■ WHAT IS BEING ASKED
Render the entries below as a Markdown table with the columns Row and Line. Each nonblank line gets its own row, numbered in order, and the picture lines are left out.

■ DATA RECORDS
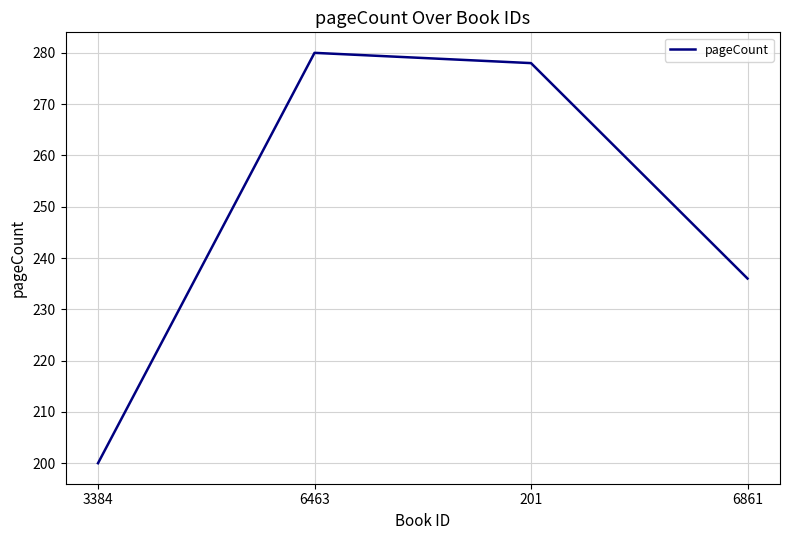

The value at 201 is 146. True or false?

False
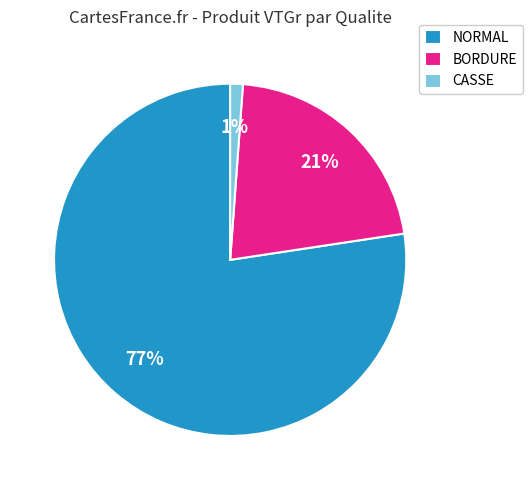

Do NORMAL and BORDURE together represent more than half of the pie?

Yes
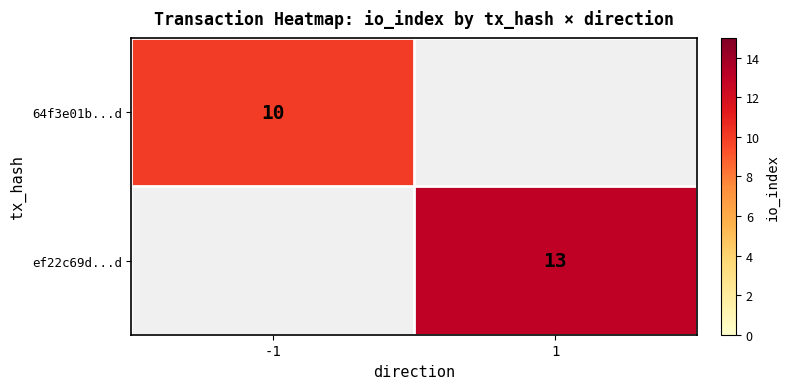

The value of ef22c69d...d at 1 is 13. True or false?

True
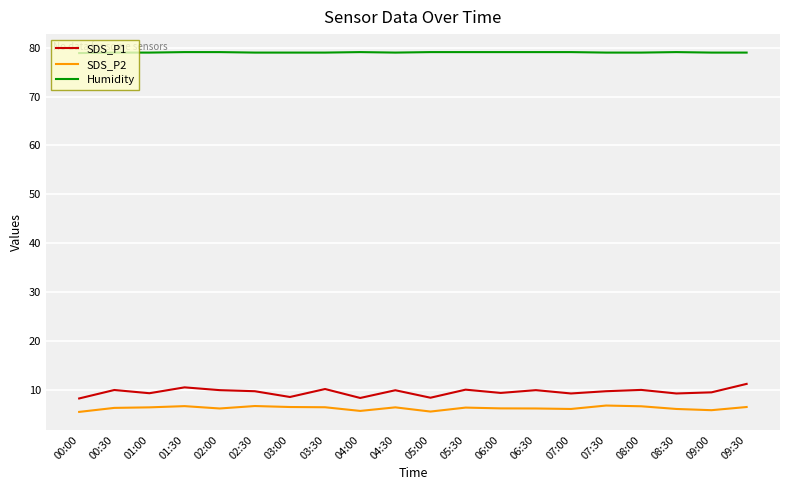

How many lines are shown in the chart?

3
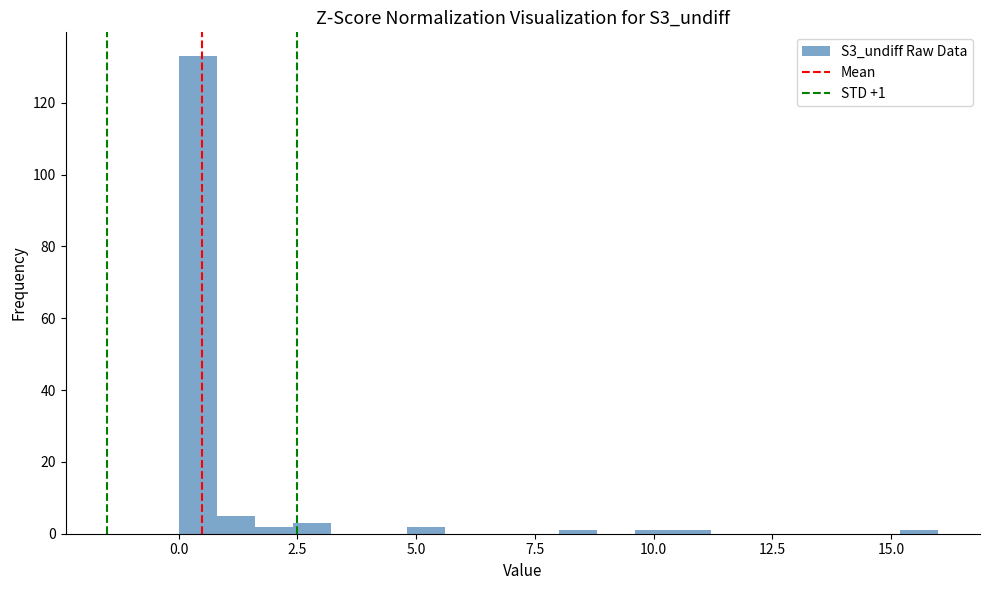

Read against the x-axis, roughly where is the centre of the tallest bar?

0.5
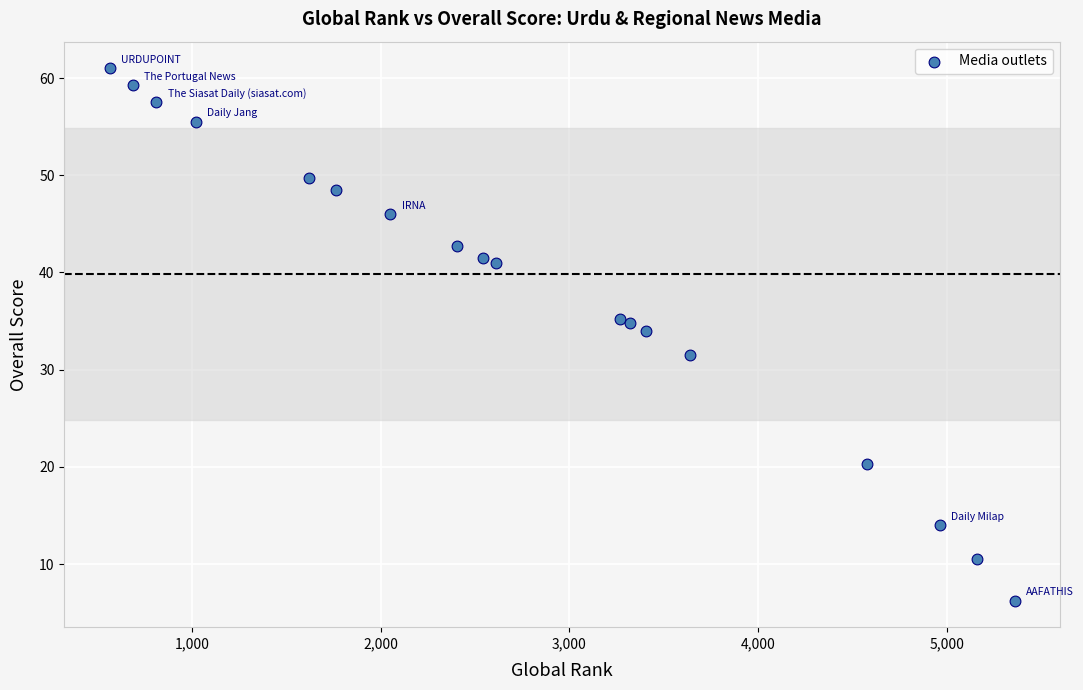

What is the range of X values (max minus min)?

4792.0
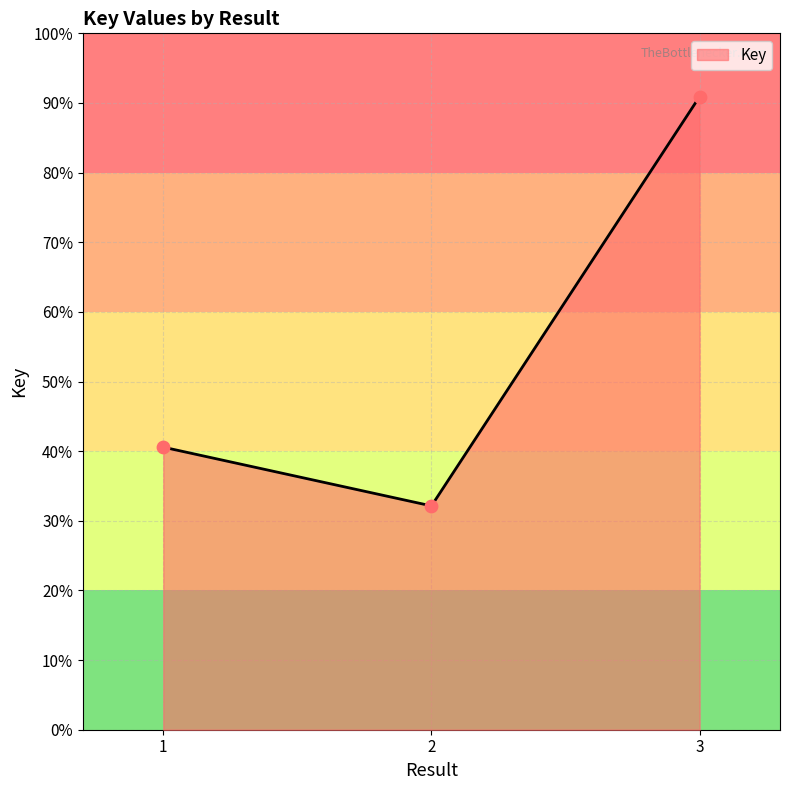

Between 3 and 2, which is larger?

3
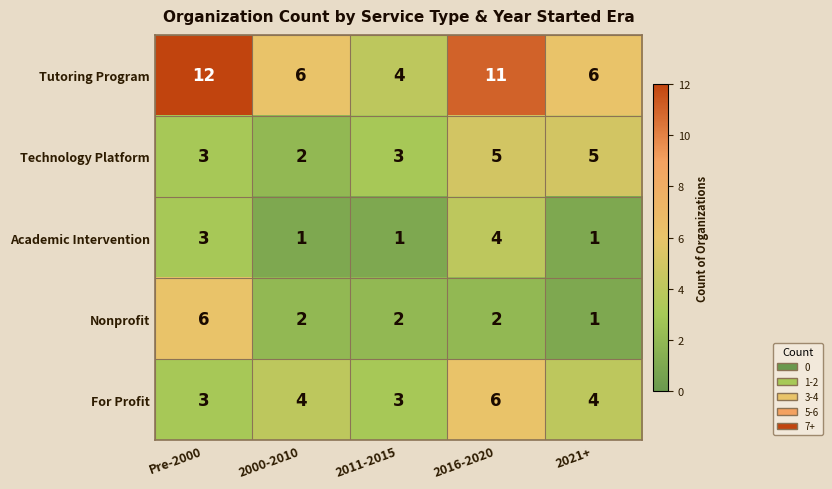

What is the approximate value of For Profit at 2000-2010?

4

■ FINISHED EXERCISE
| Row | Line |
|---|---|
| 1 | The value at 201 is 146. True or false? |
| 2 | False |
| 3 | Do NORMAL and BORDURE together represent more than half of the pie? |
| 4 | Yes |
| 5 | The value of ef22c69d...d at 1 is 13. True or false? |
| 6 | True |
| 7 | How many lines are shown in the chart? |
| 8 | 3 |
| 9 | Read against the x-axis, roughly where is the centre of the tallest bar? |
| 10 | 0.5 |
| 11 | What is the range of X values (max minus min)? |
| 12 | 4792.0 |
| 13 | Between 3 and 2, which is larger? |
| 14 | 3 |
| 15 | What is the approximate value of For Profit at 2000-2010? |
| 16 | 4 |